# WORK REQUIRED
Reproduce every line of the entries below word for word.

Collected data:

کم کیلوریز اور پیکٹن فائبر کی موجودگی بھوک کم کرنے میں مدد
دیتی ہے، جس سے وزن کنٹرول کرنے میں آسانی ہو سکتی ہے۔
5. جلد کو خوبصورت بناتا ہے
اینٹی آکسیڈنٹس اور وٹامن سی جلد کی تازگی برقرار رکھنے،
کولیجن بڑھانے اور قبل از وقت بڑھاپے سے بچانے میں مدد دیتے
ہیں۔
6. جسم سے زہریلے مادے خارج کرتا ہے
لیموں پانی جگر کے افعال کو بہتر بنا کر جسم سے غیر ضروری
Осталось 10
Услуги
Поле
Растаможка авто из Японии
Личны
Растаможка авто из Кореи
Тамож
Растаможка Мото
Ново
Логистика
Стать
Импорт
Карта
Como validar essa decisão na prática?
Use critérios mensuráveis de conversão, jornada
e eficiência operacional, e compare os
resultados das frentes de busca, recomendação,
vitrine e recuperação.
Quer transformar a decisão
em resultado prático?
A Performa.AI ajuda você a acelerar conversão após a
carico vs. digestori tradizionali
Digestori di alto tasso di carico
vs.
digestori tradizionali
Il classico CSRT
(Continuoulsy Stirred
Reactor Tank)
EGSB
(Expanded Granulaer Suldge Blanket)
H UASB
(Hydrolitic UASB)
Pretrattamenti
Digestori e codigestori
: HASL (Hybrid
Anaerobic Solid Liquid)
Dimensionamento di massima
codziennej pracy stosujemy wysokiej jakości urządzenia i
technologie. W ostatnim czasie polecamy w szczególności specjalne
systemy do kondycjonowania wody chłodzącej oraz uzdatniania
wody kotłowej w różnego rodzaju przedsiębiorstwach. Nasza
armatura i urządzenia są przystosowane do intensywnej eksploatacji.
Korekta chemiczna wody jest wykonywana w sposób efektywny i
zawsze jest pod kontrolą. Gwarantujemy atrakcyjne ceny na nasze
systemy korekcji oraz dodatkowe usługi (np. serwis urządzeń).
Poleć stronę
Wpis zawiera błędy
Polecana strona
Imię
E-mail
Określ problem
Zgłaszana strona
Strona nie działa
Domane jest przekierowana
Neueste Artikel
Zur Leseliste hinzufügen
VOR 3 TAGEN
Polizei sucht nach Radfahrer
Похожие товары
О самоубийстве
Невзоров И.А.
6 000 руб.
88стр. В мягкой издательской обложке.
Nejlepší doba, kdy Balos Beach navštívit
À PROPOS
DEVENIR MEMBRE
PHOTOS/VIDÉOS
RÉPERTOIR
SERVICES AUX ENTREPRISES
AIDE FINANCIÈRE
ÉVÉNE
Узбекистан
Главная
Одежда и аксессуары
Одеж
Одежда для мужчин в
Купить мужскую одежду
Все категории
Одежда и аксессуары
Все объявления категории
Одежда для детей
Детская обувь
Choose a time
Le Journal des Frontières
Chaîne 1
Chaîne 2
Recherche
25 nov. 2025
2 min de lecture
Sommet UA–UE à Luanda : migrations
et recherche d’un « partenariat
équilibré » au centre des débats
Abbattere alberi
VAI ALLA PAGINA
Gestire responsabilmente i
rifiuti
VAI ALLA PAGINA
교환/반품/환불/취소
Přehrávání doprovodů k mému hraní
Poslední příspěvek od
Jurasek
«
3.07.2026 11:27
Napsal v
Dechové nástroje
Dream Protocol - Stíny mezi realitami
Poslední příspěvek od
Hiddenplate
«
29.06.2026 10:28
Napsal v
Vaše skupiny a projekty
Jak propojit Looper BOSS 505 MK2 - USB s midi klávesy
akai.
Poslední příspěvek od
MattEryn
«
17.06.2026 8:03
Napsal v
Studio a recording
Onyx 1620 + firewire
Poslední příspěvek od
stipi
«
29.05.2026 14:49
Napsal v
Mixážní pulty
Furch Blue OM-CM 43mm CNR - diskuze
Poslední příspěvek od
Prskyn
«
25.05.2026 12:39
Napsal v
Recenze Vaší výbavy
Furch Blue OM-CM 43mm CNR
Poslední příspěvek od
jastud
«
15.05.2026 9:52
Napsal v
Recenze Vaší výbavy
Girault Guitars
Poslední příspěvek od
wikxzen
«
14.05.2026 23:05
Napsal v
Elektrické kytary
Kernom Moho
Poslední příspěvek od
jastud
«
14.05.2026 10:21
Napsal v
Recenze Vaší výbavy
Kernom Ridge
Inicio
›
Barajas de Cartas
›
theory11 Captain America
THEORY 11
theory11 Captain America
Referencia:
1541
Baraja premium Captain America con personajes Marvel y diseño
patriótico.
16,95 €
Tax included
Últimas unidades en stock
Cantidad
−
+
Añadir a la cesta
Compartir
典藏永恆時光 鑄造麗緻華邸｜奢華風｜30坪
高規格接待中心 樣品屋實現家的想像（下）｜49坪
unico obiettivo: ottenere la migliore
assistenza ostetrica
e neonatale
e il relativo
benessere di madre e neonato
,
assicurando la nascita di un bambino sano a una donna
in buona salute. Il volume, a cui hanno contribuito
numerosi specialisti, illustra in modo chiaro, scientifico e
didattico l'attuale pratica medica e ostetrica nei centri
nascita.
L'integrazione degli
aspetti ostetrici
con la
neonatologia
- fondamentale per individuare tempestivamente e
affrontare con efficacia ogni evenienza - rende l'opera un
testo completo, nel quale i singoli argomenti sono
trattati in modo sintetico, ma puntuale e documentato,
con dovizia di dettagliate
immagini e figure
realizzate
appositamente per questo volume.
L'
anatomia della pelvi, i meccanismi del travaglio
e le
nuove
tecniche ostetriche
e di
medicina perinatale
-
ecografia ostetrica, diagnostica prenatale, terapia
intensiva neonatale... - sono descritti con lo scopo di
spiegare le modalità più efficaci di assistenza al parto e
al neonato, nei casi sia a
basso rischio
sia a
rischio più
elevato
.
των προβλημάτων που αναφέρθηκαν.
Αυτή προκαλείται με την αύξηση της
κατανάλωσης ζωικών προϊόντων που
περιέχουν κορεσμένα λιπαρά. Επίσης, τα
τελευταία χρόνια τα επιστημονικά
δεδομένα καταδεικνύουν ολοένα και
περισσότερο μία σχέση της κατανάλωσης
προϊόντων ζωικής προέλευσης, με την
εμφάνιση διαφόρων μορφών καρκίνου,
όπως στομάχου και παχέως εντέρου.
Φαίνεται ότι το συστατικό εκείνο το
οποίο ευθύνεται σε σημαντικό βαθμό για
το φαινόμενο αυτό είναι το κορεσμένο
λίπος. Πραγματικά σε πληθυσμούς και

# WRITTEN RESPONSE
کم کیلوریز اور پیکٹن فائبر کی موجودگی بھوک کم کرنے میں مدد
دیتی ہے، جس سے وزن کنٹرول کرنے میں آسانی ہو سکتی ہے۔
5. جلد کو خوبصورت بناتا ہے
اینٹی آکسیڈنٹس اور وٹامن سی جلد کی تازگی برقرار رکھنے،
کولیجن بڑھانے اور قبل از وقت بڑھاپے سے بچانے میں مدد دیتے
ہیں۔
6. جسم سے زہریلے مادے خارج کرتا ہے
لیموں پانی جگر کے افعال کو بہتر بنا کر جسم سے غیر ضروری
Осталось 10
Услуги
Поле
Растаможка авто из Японии
Личны
Растаможка авто из Кореи
Тамож
Растаможка Мото
Ново
Логистика
Стать
Импорт
Карта
Como validar essa decisão na prática?
Use critérios mensuráveis de conversão, jornada
e eficiência operacional, e compare os
resultados das frentes de busca, recomendação,
vitrine e recuperação.
Quer transformar a decisão
em resultado prático?
A Performa.AI ajuda você a acelerar conversão após a
carico vs. digestori tradizionali
Digestori di alto tasso di carico
vs.
digestori tradizionali
Il classico CSRT
(Continuoulsy Stirred
Reactor Tank)
EGSB
(Expanded Granulaer Suldge Blanket)
H UASB
(Hydrolitic UASB)
Pretrattamenti
Digestori e codigestori
: HASL (Hybrid
Anaerobic Solid Liquid)
Dimensionamento di massima
codziennej pracy stosujemy wysokiej jakości urządzenia i
technologie. W ostatnim czasie polecamy w szczególności specjalne
systemy do kondycjonowania wody chłodzącej oraz uzdatniania
wody kotłowej w różnego rodzaju przedsiębiorstwach. Nasza
armatura i urządzenia są przystosowane do intensywnej eksploatacji.
Korekta chemiczna wody jest wykonywana w sposób efektywny i
zawsze jest pod kontrolą. Gwarantujemy atrakcyjne ceny na nasze
systemy korekcji oraz dodatkowe usługi (np. serwis urządzeń).
Poleć stronę
Wpis zawiera błędy
Polecana strona
Imię
E-mail
Określ problem
Zgłaszana strona
Strona nie działa
Domane jest przekierowana
Neueste Artikel
Zur Leseliste hinzufügen
VOR 3 TAGEN
Polizei sucht nach Radfahrer
Похожие товары
О самоубийстве
Невзоров И.А.
6 000 руб.
88стр. В мягкой издательской обложке.
Nejlepší doba, kdy Balos Beach navštívit
À PROPOS
DEVENIR MEMBRE
PHOTOS/VIDÉOS
RÉPERTOIR
SERVICES AUX ENTREPRISES
AIDE FINANCIÈRE
ÉVÉNE
Узбекистан
Главная
Одежда и аксессуары
Одеж
Одежда для мужчин в
Купить мужскую одежду
Все категории
Одежда и аксессуары
Все объявления категории
Одежда для детей
Детская обувь
Choose a time
Le Journal des Frontières
Chaîne 1
Chaîne 2
Recherche
25 nov. 2025
2 min de lecture
Sommet UA–UE à Luanda : migrations
et recherche d’un « partenariat
équilibré » au centre des débats
Abbattere alberi
VAI ALLA PAGINA
Gestire responsabilmente i
rifiuti
VAI ALLA PAGINA
교환/반품/환불/취소
Přehrávání doprovodů k mému hraní
Poslední příspěvek od
Jurasek
«
3.07.2026 11:27
Napsal v
Dechové nástroje
Dream Protocol - Stíny mezi realitami
Poslední příspěvek od
Hiddenplate
«
29.06.2026 10:28
Napsal v
Vaše skupiny a projekty
Jak propojit Looper BOSS 505 MK2 - USB s midi klávesy
akai.
Poslední příspěvek od
MattEryn
«
17.06.2026 8:03
Napsal v
Studio a recording
Onyx 1620 + firewire
Poslední příspěvek od
stipi
«
29.05.2026 14:49
Napsal v
Mixážní pulty
Furch Blue OM-CM 43mm CNR - diskuze
Poslední příspěvek od
Prskyn
«
25.05.2026 12:39
Napsal v
Recenze Vaší výbavy
Furch Blue OM-CM 43mm CNR
Poslední příspěvek od
jastud
«
15.05.2026 9:52
Napsal v
Recenze Vaší výbavy
Girault Guitars
Poslední příspěvek od
wikxzen
«
14.05.2026 23:05
Napsal v
Elektrické kytary
Kernom Moho
Poslední příspěvek od
jastud
«
14.05.2026 10:21
Napsal v
Recenze Vaší výbavy
Kernom Ridge
Inicio
›
Barajas de Cartas
›
theory11 Captain America
THEORY 11
theory11 Captain America
Referencia:
1541
Baraja premium Captain America con personajes Marvel y diseño
patriótico.
16,95 €
Tax included
Últimas unidades en stock
Cantidad
−
+
Añadir a la cesta
Compartir
典藏永恆時光 鑄造麗緻華邸｜奢華風｜30坪
高規格接待中心 樣品屋實現家的想像（下）｜49坪
unico obiettivo: ottenere la migliore
assistenza ostetrica
e neonatale
e il relativo
benessere di madre e neonato
,
assicurando la nascita di un bambino sano a una donna
in buona salute. Il volume, a cui hanno contribuito
numerosi specialisti, illustra in modo chiaro, scientifico e
didattico l'attuale pratica medica e ostetrica nei centri
nascita.
L'integrazione degli
aspetti ostetrici
con la
neonatologia
- fondamentale per individuare tempestivamente e
affrontare con efficacia ogni evenienza - rende l'opera un
testo completo, nel quale i singoli argomenti sono
trattati in modo sintetico, ma puntuale e documentato,
con dovizia di dettagliate
immagini e figure
realizzate
appositamente per questo volume.
L'
anatomia della pelvi, i meccanismi del travaglio
e le
nuove
tecniche ostetriche
e di
medicina perinatale
-
ecografia ostetrica, diagnostica prenatale, terapia
intensiva neonatale... - sono descritti con lo scopo di
spiegare le modalità più efficaci di assistenza al parto e
al neonato, nei casi sia a
basso rischio
sia a
rischio più
elevato
.
των προβλημάτων που αναφέρθηκαν.
Αυτή προκαλείται με την αύξηση της
κατανάλωσης ζωικών προϊόντων που
περιέχουν κορεσμένα λιπαρά. Επίσης, τα
τελευταία χρόνια τα επιστημονικά
δεδομένα καταδεικνύουν ολοένα και
περισσότερο μία σχέση της κατανάλωσης
προϊόντων ζωικής προέλευσης, με την
εμφάνιση διαφόρων μορφών καρκίνου,
όπως στομάχου και παχέως εντέρου.
Φαίνεται ότι το συστατικό εκείνο το
οποίο ευθύνεται σε σημαντικό βαθμό για
το φαινόμενο αυτό είναι το κορεσμένο
λίπος. Πραγματικά σε πληθυσμούς και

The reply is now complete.